## Begin Selected text

Journal Article · · Journal of Chemical Physics; (United States)
DOI:https://doi.org/10.1063/1.467222· OSTI ID:5143354
;  [1]
  1. Columbia University, New York, New York 10027 (United States)
+ Show Author Affiliations

We present a new method for solving the Redfield equation, which describes the evolution of the reduced density matrix of a multilevel quantum-mechanical system interacting with a thermal bath. The method is based on a new decomposition of the Redfield relaxation tensor that makes possible its direct application to the density matrix without explicit construction of the full tensor. In the resulting expressions, only ordinary matrices are involved and so any quantum system whose Hamiltonian can be diagonalized can be treated with the full Redfield theory. To efficiently solve the equation of motion for the density matrix, we introduce a generalization of the short-iterative-Lanczos propagator. Together, these contributions allow the complete Redfield theory to be applied to significantly larger systems than was previously possible. Several model calculations are presented to illustrate the methodology, including one example with 172 quantum states.

## End Selected text
## Begin Data entries

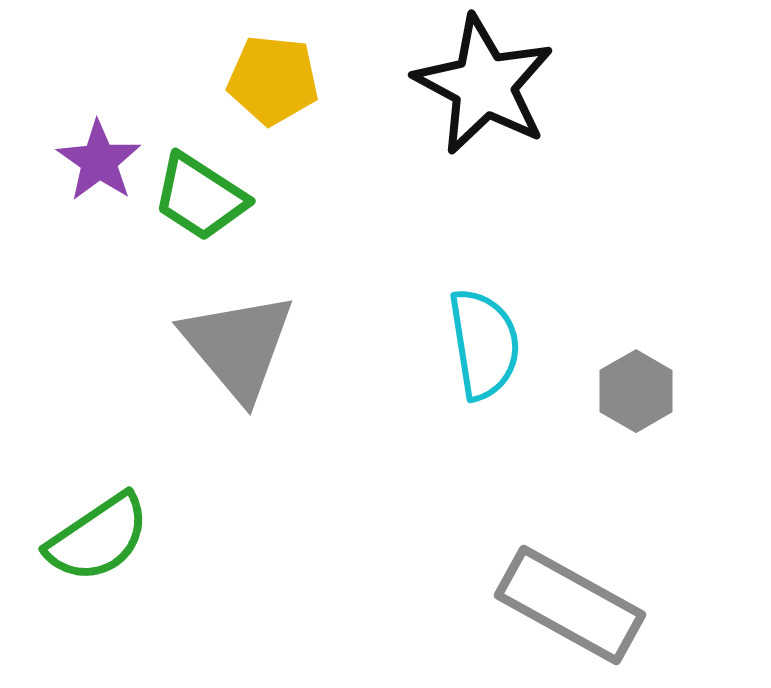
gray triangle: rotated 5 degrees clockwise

## End Data entries
## Begin Data entries

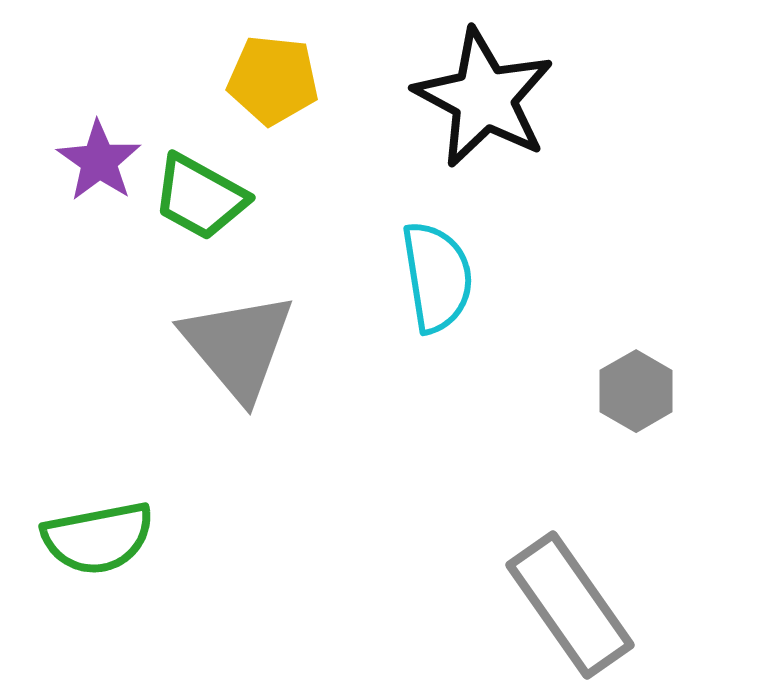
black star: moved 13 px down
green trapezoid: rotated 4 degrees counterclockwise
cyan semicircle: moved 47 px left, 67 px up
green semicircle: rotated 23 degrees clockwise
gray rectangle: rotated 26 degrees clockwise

## End Data entries

[Written task] From the Redfield equation abstract, print the passage that opens with the words containing "Journal Article ·" and closes with "10027 (United States)". The records were taken from a different source than the text.

[Correct result]
Journal Article · · Journal of Chemical Physics; (United States)
DOI:https://doi.org/10.1063/1.467222· OSTI ID:5143354
;  [1]
  1. Columbia University, New York, New York 10027 (United States)